05/20/2010 05:12 am ET Updated May 25, 2011

In Defense of Sausage

Some have likened the legislative process to making sausage. Understand this analogy was not meant to be flattering, but sometimes this process works better than you think...and people do like sausage. I think this is what is happening on Capitol Hill this week.

After leaving an intense, hastily called, late-night meeting (before its 2:30AM conclusion), I had a sleepless night before returning for another meeting with the same cast Saturday morning.

It was but one of many dramas occurring around the Capitol - in offices, in restaurants, in nooks and crannies - throughout most of the last 48 hours. It is ironic that my 15 months of intense work on health care, along with so many of my colleagues, comes down to this.

As I write this, despite the late meetings and sleepless nights, I am actually feeling good about where we are and what's going to happen.

I know that it is very hard for people outside of the Capitol to keep track of the developments that have occurred over these last few days, much less make sense of them.
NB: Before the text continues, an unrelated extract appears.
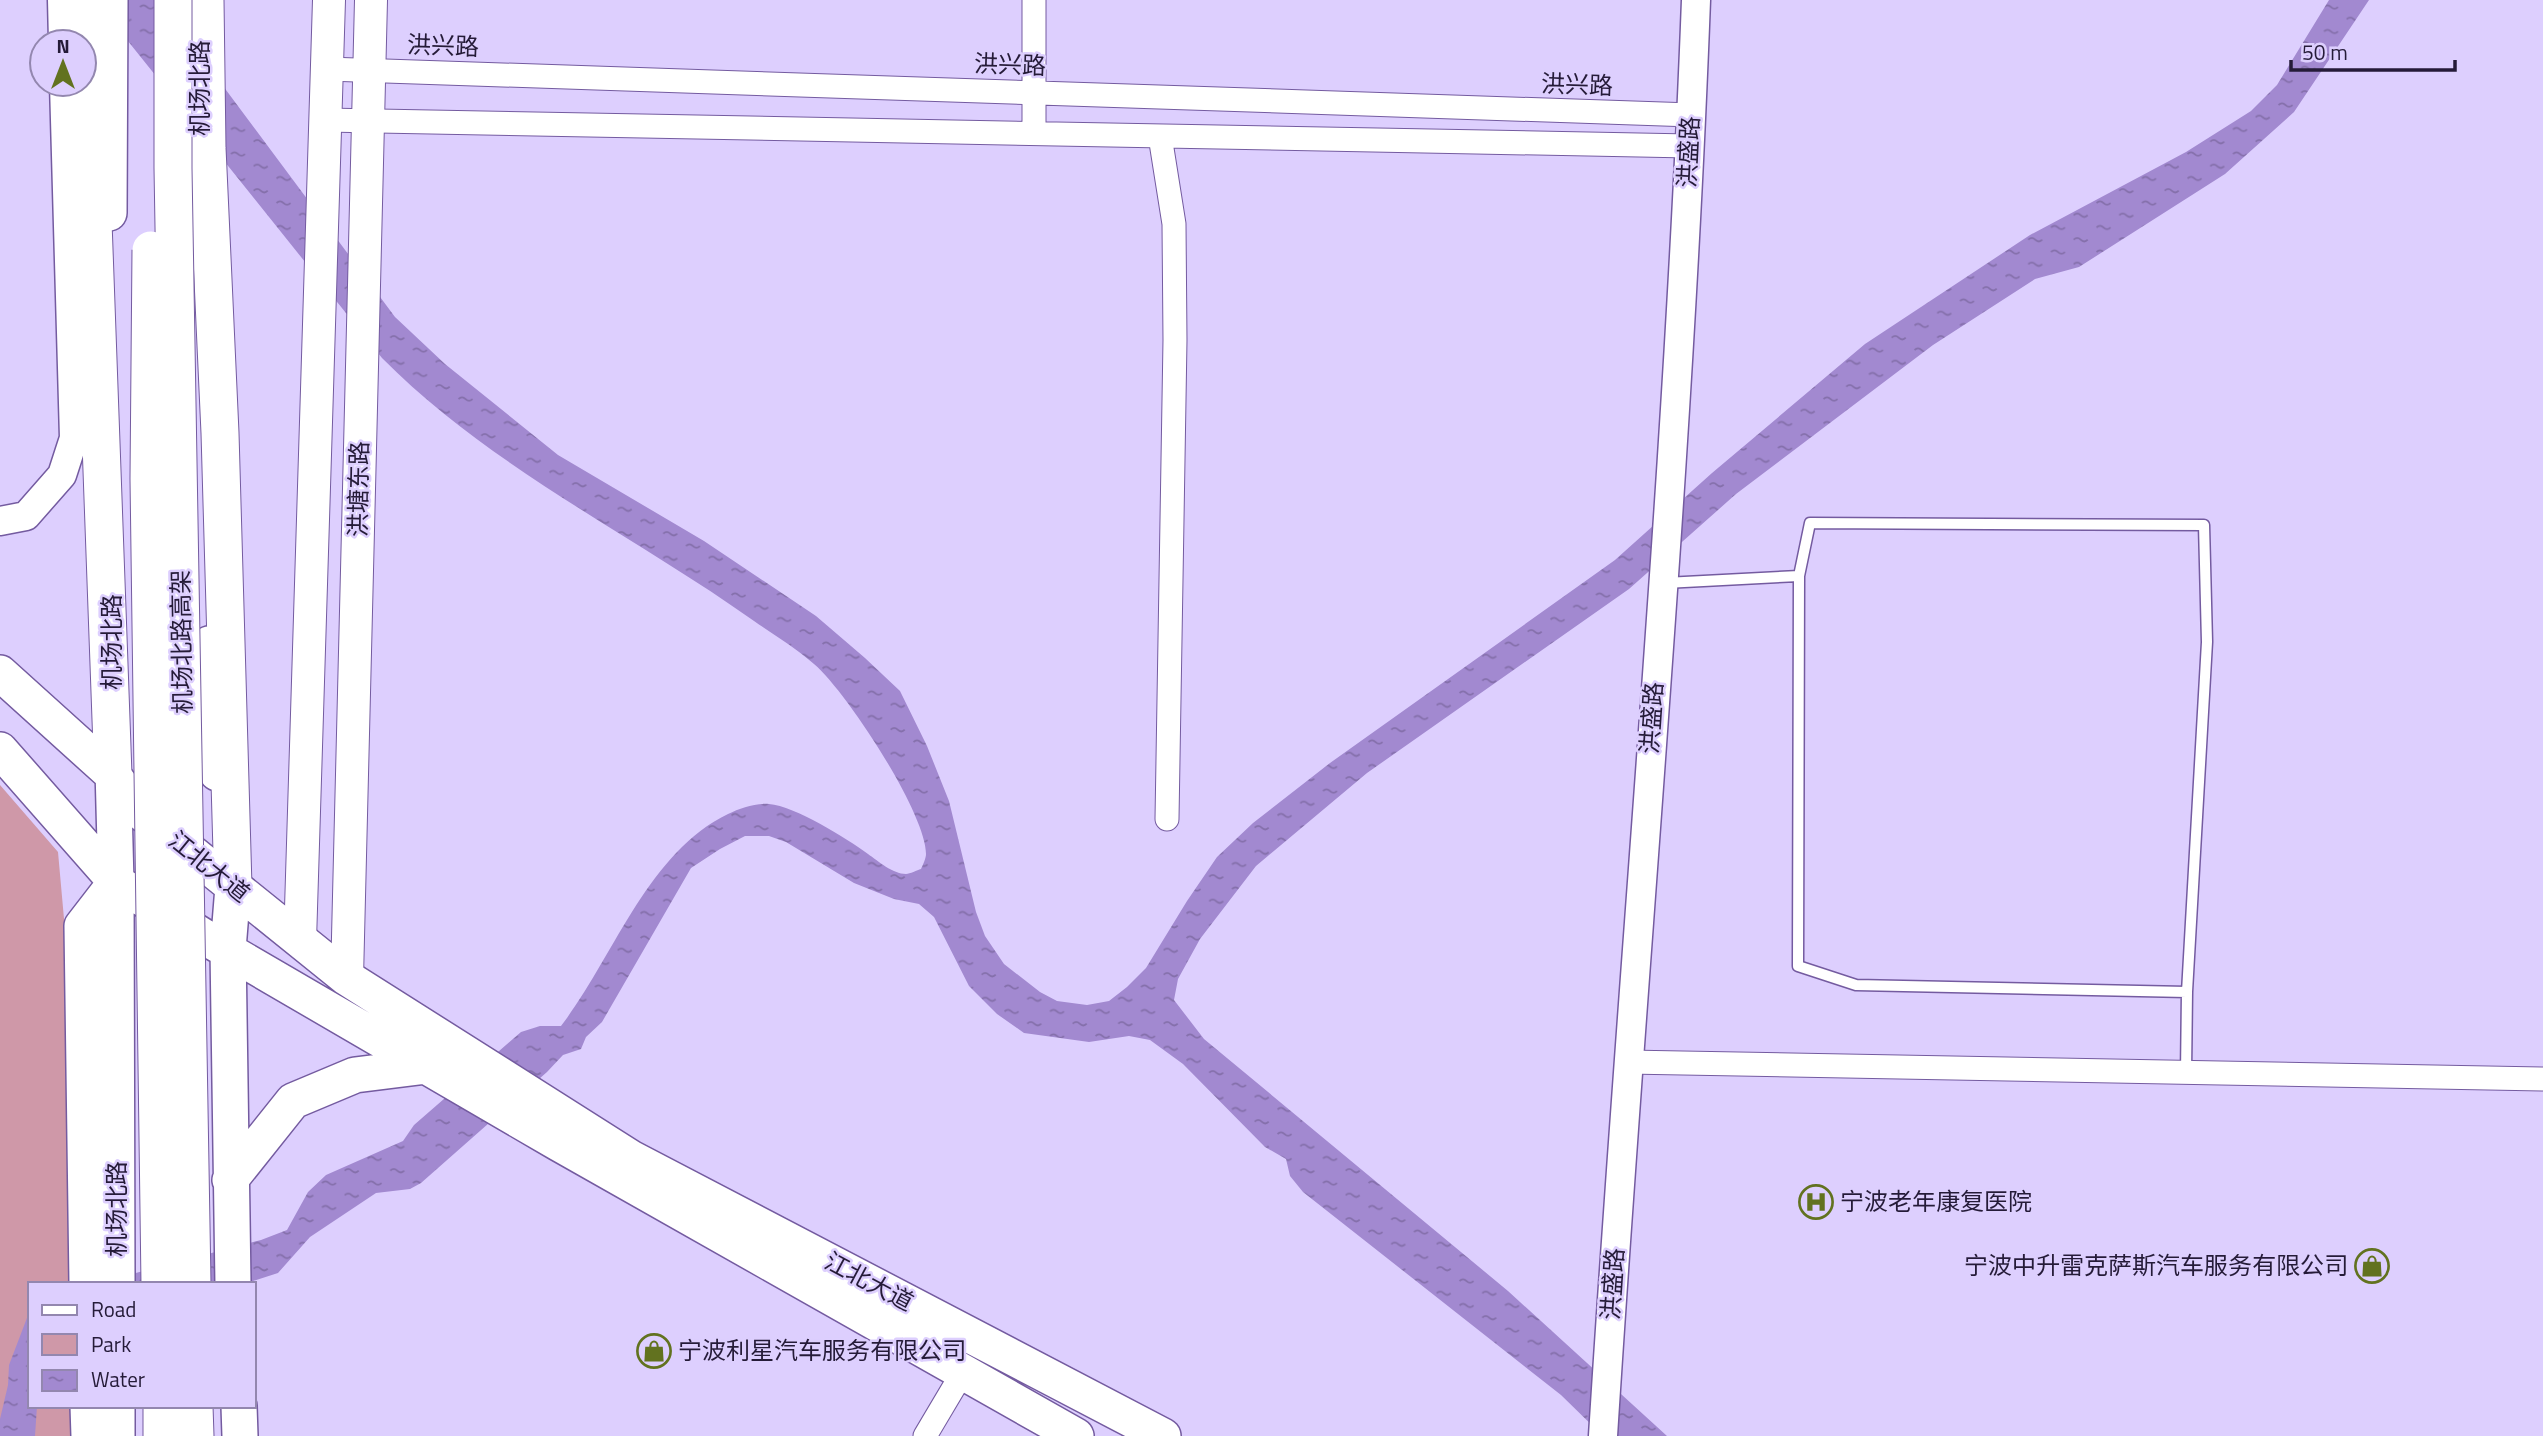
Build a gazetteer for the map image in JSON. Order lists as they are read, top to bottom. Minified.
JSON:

The fact is that the process here, for all of its frustrations and inefficiencies, is in fact working like it was designed to do. After more than a year of being in the middle of this drama, I am satisfied that a clear outline for fundamental reform for America's flawed health system is emerging. There is greater understanding inside and outside of government.

While we have the greatest health care in the world, the "greatness" is only available for some: those who can afford and navigate the system. For most Americans, however, our health care system is too expensive, the results uneven, too many are denied access, and the results for average Americans are mediocre. We get sick more often and longer, die sooner and pay far more for the privilege than most other countries that I hear opponents of reform vilify.

Our bill will expand access to over 30 million who currently do not have coverage. The insurance that everybody has will be better, eliminating some of the artificial dollar limits. Americans will no longer go bankrupt from medical costs. Over the next few years, insurance protections will be even stronger, the tyranny of being denied coverage for pre-existing conditions or being chained to a job for fear of losing your coverage will be eliminated.

Perhaps most important, we are on a path to save Medicare from collapse by empowering the government to study and then implement a system that rewards value, not just volume with tests and procedures. There will be new tools for the federal government to ensure equity and innovation that will put us on a path to save over a trillion dollars in the next 20 years. It puts us on a path to prevent Medicare from collapsing and eliminates the biggest fiscal threat to America's stability.

There is a certain amount of irony that the uniform Republican opposition actually made the bill worse. By following leader Boehner's admonition in March of '09 that his party should not be legislators, but communicators, they took themselves out of the game in the House and the Senate. True bipartisan legislation has a cushion that enables it to resist efforts from a small minority - and even a single member - to extract their pound of flesh and be granted special treatment. Across the board Republican opposition empowered every single member, for a bill that has come down to one or two votes, to have a moment in the sun. It gave them maximum leverage, and it would be surprising to not see people try and exercise it. On balance the fact that the legislation does so much good - controls cost, creates a new path and creates instant benefits for the American public - is remarkable.

It is also striking how the legislation, despite all the heated rhetoric from opponents (most of it wildly inaccurate), is quite moderate. It relies heavily on the private sector and existing insurance industry. While it does not make progress as fast or at a level as ambitious as I have fought for this year, it does have the key elements: access, cost containment, and insurance reform, which will put us on a path critical to our physical and economic health in the years ahead.

Tomorrow I will be voting on a bill that will be the fundamental foundation for health care results that are as good as what other countries have, and will put us miles ahead of what we have today. It will give Americans more coverage and rescue Medicare from collapse. At a time when the federal government provides $.50 of every dollar for health care, it's time that we exercise our full ability to make that money and that authority work for all Americans.